▶ Work task
Scan the records below. Report the number of lines containing the word "sans", and nothing more.

▶ Records shown
##############################

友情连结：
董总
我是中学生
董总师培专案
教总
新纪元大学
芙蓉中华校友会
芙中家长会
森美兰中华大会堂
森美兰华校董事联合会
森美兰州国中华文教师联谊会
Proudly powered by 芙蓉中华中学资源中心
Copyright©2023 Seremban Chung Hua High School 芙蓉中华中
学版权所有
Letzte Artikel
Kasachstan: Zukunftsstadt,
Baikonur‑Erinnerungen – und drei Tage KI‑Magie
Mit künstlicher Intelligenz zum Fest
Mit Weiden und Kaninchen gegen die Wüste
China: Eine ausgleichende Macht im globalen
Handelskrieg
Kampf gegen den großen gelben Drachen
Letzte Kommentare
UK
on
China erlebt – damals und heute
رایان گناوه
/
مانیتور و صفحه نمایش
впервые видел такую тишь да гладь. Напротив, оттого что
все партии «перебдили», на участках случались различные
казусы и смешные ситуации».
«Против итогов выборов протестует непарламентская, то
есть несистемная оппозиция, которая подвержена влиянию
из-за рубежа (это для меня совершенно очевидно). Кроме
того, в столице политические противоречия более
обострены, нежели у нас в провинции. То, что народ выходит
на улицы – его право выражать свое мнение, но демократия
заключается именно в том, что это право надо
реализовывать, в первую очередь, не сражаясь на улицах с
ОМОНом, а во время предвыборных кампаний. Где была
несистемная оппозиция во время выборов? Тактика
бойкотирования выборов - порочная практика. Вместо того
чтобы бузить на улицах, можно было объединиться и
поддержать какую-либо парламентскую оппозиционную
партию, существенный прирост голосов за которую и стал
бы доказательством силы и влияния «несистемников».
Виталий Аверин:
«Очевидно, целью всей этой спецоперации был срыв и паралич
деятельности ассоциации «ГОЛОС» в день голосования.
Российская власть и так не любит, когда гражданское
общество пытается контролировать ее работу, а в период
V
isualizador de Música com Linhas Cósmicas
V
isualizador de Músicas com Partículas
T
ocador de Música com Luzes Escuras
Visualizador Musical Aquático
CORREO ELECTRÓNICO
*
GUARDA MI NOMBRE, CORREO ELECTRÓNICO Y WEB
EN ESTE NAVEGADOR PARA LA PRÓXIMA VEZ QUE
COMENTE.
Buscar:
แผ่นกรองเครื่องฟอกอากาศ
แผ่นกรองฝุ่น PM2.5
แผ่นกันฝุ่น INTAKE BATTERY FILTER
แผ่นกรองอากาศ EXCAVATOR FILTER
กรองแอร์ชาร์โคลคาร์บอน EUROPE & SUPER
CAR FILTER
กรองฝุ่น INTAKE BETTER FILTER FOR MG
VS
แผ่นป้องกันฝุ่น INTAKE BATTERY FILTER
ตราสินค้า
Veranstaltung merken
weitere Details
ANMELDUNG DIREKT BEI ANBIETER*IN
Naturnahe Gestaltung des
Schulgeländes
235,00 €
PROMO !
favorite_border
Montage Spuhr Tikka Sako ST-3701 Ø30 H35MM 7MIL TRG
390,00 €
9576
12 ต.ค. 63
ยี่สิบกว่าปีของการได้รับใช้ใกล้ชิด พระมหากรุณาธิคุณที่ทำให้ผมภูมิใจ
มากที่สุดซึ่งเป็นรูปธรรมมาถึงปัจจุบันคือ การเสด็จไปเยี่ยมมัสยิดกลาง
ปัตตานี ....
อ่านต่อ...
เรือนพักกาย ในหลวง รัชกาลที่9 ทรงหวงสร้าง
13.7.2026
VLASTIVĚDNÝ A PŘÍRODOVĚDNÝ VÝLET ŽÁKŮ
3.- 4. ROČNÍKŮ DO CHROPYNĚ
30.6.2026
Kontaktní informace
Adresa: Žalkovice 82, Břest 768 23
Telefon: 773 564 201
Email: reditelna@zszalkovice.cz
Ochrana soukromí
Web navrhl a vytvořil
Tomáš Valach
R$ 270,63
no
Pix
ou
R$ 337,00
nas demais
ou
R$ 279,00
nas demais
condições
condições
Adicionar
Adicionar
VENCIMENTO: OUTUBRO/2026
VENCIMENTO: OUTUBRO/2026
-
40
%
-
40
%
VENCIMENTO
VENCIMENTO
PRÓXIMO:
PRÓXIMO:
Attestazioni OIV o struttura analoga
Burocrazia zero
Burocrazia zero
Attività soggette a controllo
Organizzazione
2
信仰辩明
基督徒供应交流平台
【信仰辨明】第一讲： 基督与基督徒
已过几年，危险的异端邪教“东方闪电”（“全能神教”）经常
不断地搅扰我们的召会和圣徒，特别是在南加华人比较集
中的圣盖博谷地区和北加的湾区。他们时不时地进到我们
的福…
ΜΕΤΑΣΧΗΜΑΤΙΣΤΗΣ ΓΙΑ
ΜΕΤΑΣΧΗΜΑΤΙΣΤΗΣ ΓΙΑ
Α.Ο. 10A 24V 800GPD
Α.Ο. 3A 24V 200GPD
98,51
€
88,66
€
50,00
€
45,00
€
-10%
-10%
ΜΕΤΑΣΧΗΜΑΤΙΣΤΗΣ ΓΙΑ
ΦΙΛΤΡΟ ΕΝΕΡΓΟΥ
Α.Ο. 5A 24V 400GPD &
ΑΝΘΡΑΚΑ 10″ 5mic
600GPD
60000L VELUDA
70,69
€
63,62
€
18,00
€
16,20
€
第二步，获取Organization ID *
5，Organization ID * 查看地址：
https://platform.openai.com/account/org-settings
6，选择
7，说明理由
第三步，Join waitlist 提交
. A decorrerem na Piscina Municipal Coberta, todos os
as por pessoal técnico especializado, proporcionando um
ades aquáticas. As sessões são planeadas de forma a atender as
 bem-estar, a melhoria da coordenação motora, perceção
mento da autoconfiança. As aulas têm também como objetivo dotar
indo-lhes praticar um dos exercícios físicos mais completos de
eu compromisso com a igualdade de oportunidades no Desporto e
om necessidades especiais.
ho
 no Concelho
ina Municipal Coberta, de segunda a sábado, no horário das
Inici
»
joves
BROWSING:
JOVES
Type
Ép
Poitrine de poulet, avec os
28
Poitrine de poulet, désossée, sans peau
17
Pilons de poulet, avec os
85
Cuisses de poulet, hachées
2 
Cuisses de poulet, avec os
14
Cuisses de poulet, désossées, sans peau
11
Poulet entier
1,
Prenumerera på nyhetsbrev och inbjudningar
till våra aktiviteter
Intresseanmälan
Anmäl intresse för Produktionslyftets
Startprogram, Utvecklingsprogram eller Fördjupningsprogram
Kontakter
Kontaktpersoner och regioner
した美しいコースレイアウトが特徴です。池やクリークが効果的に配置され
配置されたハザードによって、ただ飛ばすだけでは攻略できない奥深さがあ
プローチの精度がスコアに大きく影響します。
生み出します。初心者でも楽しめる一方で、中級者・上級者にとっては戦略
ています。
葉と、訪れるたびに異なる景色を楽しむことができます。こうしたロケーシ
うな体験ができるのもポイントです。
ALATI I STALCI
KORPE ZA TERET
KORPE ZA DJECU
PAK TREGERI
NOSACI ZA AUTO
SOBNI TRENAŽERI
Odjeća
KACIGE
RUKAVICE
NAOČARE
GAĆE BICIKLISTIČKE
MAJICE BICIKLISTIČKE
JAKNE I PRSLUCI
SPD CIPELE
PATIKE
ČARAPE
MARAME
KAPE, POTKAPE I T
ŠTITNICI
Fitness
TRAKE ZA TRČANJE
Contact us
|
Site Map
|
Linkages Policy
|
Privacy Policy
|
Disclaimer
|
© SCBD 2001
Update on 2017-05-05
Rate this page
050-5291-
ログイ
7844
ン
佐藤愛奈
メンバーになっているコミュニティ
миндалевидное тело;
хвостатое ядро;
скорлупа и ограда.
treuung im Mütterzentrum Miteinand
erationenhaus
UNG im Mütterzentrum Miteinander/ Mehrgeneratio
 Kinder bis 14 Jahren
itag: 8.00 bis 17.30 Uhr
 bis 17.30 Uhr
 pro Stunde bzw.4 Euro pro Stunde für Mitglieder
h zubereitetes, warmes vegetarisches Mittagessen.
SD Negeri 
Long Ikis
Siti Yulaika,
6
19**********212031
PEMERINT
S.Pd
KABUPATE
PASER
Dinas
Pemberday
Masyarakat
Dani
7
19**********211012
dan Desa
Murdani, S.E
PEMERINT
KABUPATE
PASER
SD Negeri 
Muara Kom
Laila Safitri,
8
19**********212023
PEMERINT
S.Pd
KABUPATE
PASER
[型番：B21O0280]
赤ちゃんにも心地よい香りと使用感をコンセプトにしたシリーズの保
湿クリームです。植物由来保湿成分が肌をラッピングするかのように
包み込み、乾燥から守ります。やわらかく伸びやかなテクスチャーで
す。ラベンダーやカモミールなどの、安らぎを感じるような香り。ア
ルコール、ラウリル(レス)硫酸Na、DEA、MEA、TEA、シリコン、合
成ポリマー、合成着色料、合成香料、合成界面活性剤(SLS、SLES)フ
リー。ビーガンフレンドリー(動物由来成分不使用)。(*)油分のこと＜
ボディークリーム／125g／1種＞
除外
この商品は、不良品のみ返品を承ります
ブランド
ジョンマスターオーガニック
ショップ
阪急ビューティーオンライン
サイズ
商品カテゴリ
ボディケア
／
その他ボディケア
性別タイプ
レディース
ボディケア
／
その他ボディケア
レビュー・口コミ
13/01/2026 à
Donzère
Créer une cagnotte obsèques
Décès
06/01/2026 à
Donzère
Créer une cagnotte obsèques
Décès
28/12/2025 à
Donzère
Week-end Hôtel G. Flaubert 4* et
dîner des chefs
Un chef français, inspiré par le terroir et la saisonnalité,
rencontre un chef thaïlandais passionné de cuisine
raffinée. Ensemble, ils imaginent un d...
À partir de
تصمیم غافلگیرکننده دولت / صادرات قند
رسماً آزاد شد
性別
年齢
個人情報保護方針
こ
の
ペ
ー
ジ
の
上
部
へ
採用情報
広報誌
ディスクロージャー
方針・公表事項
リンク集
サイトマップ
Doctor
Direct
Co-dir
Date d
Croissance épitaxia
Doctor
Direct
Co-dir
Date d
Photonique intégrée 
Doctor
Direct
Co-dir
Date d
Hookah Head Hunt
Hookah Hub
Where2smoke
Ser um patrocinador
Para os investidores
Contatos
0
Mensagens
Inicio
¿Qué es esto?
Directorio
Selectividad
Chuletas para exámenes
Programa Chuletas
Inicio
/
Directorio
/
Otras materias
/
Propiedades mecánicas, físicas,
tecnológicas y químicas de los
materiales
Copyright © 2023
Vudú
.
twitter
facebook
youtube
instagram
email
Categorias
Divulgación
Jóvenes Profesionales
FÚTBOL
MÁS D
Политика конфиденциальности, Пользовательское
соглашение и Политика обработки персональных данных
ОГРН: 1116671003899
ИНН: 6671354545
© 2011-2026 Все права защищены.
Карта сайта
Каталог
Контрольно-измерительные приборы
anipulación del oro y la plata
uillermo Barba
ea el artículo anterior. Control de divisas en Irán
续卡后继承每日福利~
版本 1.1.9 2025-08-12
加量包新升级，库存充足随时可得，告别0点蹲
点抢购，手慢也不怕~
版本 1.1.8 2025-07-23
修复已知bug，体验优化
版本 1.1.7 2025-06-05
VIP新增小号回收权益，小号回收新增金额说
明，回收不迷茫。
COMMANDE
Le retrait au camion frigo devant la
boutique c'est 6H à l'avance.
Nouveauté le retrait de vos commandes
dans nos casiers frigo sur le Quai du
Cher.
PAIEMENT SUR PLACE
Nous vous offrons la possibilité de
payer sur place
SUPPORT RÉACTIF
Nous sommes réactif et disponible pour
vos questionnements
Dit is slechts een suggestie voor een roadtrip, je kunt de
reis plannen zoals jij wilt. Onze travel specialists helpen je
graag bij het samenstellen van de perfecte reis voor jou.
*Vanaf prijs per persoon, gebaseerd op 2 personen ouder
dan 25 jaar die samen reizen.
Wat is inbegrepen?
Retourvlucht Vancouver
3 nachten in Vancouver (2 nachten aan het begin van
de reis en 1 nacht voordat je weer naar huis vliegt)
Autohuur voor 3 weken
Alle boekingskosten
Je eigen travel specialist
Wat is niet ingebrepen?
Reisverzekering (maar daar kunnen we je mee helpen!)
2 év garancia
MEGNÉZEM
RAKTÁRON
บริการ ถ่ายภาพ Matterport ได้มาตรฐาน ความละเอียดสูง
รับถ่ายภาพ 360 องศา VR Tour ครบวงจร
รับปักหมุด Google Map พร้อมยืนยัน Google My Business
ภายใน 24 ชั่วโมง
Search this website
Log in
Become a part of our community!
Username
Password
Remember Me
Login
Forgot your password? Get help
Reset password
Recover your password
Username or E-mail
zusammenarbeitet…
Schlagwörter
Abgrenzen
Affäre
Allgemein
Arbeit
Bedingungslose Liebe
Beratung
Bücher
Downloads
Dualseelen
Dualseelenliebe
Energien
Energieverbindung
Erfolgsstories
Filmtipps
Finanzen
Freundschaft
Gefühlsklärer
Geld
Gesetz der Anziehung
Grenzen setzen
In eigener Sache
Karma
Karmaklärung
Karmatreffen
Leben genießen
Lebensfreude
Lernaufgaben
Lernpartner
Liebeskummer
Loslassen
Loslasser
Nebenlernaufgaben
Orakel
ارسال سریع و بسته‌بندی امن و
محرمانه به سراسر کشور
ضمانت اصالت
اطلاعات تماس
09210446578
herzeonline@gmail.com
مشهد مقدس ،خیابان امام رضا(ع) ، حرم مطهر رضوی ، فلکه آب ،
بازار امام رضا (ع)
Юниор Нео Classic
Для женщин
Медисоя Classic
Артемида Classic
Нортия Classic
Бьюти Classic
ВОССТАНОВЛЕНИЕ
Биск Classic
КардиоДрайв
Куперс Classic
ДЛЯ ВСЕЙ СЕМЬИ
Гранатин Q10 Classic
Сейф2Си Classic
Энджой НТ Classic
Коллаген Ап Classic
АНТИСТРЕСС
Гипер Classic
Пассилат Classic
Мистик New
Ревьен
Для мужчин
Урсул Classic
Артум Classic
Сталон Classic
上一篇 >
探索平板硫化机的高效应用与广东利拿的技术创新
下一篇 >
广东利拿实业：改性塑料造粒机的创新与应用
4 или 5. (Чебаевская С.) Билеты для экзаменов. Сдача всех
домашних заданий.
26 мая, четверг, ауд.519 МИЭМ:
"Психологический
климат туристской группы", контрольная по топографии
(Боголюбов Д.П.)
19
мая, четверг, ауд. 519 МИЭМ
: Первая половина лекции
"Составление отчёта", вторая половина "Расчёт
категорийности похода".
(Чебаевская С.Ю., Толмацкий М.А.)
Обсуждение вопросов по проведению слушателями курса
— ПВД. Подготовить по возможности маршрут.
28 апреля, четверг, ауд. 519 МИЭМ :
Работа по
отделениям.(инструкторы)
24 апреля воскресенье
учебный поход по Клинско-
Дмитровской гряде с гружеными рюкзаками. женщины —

##############################

▶ Exercise result
2